- Exercise: Take the material below and output exactly the run of lines from the one containing "甲功五项检查就是抽血吗甲功五项是做化验吗 查甲状腺功能抽血" down to the one containing "死精症能做试管婴儿吗死精症可以做人工受孕吗？怎么预防死精", with both included.

━━ Recorded information ━━

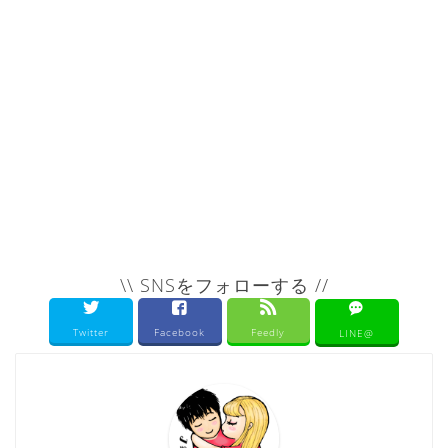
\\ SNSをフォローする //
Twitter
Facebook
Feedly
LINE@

━━━
━━ Recorded information ━━

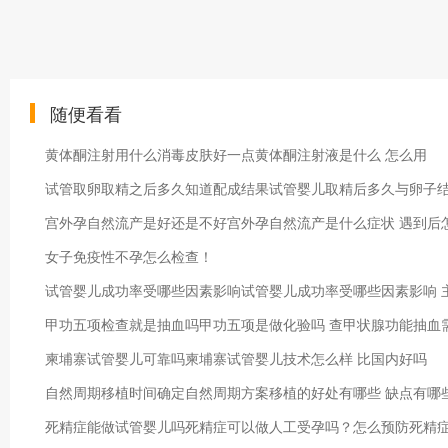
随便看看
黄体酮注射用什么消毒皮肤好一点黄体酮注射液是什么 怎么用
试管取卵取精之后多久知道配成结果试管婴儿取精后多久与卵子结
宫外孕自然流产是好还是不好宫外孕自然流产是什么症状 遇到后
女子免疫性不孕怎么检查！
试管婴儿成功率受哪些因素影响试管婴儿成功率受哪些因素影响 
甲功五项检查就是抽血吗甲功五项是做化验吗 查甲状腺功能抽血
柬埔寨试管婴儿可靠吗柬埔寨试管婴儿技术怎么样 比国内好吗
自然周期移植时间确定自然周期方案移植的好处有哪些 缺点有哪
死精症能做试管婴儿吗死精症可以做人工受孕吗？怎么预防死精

━━━

- Exercise response:
甲功五项检查就是抽血吗甲功五项是做化验吗 查甲状腺功能抽血
柬埔寨试管婴儿可靠吗柬埔寨试管婴儿技术怎么样 比国内好吗
自然周期移植时间确定自然周期方案移植的好处有哪些 缺点有哪
死精症能做试管婴儿吗死精症可以做人工受孕吗？怎么预防死精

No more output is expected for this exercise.